### Written problem
What follows is a listing. Return every line of it exactly.

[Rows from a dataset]
::::

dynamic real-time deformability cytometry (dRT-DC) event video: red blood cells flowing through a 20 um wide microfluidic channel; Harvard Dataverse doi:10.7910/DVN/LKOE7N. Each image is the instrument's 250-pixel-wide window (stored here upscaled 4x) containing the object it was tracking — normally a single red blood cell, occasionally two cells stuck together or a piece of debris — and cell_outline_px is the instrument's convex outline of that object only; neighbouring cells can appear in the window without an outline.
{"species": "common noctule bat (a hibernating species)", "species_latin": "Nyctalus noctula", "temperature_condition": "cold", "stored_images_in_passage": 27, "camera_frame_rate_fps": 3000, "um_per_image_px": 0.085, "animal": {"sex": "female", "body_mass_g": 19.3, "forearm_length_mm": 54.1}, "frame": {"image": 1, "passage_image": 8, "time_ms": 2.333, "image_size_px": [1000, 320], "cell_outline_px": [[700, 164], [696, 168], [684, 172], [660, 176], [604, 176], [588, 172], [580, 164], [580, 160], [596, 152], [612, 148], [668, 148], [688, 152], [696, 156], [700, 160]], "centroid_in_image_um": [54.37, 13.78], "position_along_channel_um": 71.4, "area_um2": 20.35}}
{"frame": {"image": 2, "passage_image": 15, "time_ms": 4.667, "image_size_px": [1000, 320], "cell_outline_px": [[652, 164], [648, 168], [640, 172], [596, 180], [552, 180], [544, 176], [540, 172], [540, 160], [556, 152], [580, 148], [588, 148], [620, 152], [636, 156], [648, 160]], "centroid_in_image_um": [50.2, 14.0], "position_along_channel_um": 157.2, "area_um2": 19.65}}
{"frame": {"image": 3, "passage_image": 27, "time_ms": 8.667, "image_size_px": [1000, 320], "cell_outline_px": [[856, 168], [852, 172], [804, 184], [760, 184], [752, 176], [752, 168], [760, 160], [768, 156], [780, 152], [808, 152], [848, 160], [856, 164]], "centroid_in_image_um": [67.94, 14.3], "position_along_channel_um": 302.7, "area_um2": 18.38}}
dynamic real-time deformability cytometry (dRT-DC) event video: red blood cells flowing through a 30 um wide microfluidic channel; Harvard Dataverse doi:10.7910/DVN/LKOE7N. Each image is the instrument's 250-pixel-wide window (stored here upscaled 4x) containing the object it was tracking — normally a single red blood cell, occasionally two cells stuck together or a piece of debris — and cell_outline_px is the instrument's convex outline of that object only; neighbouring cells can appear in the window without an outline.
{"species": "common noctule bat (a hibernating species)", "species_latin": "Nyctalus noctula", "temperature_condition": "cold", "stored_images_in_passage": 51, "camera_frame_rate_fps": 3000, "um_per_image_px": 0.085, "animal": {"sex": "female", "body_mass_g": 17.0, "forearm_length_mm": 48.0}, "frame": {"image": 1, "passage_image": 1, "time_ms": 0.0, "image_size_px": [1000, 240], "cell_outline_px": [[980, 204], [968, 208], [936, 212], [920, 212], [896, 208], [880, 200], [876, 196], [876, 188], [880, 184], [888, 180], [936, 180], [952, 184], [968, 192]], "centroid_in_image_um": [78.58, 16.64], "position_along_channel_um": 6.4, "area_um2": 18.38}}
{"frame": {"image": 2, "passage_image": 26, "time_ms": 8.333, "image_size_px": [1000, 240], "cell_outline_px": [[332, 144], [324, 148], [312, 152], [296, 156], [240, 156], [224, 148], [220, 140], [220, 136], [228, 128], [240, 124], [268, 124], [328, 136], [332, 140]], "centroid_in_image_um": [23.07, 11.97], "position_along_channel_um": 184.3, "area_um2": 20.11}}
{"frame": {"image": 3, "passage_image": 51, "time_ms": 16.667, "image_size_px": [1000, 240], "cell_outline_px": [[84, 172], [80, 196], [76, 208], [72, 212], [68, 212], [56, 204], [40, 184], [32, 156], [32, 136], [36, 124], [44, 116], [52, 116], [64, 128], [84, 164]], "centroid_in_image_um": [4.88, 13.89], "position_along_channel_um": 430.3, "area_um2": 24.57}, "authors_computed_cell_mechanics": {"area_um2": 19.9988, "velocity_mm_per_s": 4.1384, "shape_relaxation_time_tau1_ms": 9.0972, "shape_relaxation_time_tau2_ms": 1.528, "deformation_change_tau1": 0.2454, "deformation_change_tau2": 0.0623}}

::::

### Response to this exercise
dynamic real-time deformability cytometry (dRT-DC) event video: red blood cells flowing through a 20 um wide microfluidic channel; Harvard Dataverse doi:10.7910/DVN/LKOE7N. Each image is the instrument's 250-pixel-wide window (stored here upscaled 4x) containing the object it was tracking — normally a single red blood cell, occasionally two cells stuck together or a piece of debris — and cell_outline_px is the instrument's convex outline of that object only; neighbouring cells can appear in the window without an outline.
{"species": "common noctule bat (a hibernating species)", "species_latin": "Nyctalus noctula", "temperature_condition": "cold", "stored_images_in_passage": 27, "camera_frame_rate_fps": 3000, "um_per_image_px": 0.085, "animal": {"sex": "female", "body_mass_g": 19.3, "forearm_length_mm": 54.1}, "frame": {"image": 1, "passage_image": 8, "time_ms": 2.333, "image_size_px": [1000, 320], "cell_outline_px": [[700, 164], [696, 168], [684, 172], [660, 176], [604, 176], [588, 172], [580, 164], [580, 160], [596, 152], [612, 148], [668, 148], [688, 152], [696, 156], [700, 160]], "centroid_in_image_um": [54.37, 13.78], "position_along_channel_um": 71.4, "area_um2": 20.35}}
{"frame": {"image": 2, "passage_image": 15, "time_ms": 4.667, "image_size_px": [1000, 320], "cell_outline_px": [[652, 164], [648, 168], [640, 172], [596, 180], [552, 180], [544, 176], [540, 172], [540, 160], [556, 152], [580, 148], [588, 148], [620, 152], [636, 156], [648, 160]], "centroid_in_image_um": [50.2, 14.0], "position_along_channel_um": 157.2, "area_um2": 19.65}}
{"frame": {"image": 3, "passage_image": 27, "time_ms": 8.667, "image_size_px": [1000, 320], "cell_outline_px": [[856, 168], [852, 172], [804, 184], [760, 184], [752, 176], [752, 168], [760, 160], [768, 156], [780, 152], [808, 152], [848, 160], [856, 164]], "centroid_in_image_um": [67.94, 14.3], "position_along_channel_um": 302.7, "area_um2": 18.38}}
dynamic real-time deformability cytometry (dRT-DC) event video: red blood cells flowing through a 30 um wide microfluidic channel; Harvard Dataverse doi:10.7910/DVN/LKOE7N. Each image is the instrument's 250-pixel-wide window (stored here upscaled 4x) containing the object it was tracking — normally a single red blood cell, occasionally two cells stuck together or a piece of debris — and cell_outline_px is the instrument's convex outline of that object only; neighbouring cells can appear in the window without an outline.
{"species": "common noctule bat (a hibernating species)", "species_latin": "Nyctalus noctula", "temperature_condition": "cold", "stored_images_in_passage": 51, "camera_frame_rate_fps": 3000, "um_per_image_px": 0.085, "animal": {"sex": "female", "body_mass_g": 17.0, "forearm_length_mm": 48.0}, "frame": {"image": 1, "passage_image": 1, "time_ms": 0.0, "image_size_px": [1000, 240], "cell_outline_px": [[980, 204], [968, 208], [936, 212], [920, 212], [896, 208], [880, 200], [876, 196], [876, 188], [880, 184], [888, 180], [936, 180], [952, 184], [968, 192]], "centroid_in_image_um": [78.58, 16.64], "position_along_channel_um": 6.4, "area_um2": 18.38}}
{"frame": {"image": 2, "passage_image": 26, "time_ms": 8.333, "image_size_px": [1000, 240], "cell_outline_px": [[332, 144], [324, 148], [312, 152], [296, 156], [240, 156], [224, 148], [220, 140], [220, 136], [228, 128], [240, 124], [268, 124], [328, 136], [332, 140]], "centroid_in_image_um": [23.07, 11.97], "position_along_channel_um": 184.3, "area_um2": 20.11}}
{"frame": {"image": 3, "passage_image": 51, "time_ms": 16.667, "image_size_px": [1000, 240], "cell_outline_px": [[84, 172], [80, 196], [76, 208], [72, 212], [68, 212], [56, 204], [40, 184], [32, 156], [32, 136], [36, 124], [44, 116], [52, 116], [64, 128], [84, 164]], "centroid_in_image_um": [4.88, 13.89], "position_along_channel_um": 430.3, "area_um2": 24.57}, "authors_computed_cell_mechanics": {"area_um2": 19.9988, "velocity_mm_per_s": 4.1384, "shape_relaxation_time_tau1_ms": 9.0972, "shape_relaxation_time_tau2_ms": 1.528, "deformation_change_tau1": 0.2454, "deformation_change_tau2": 0.0623}}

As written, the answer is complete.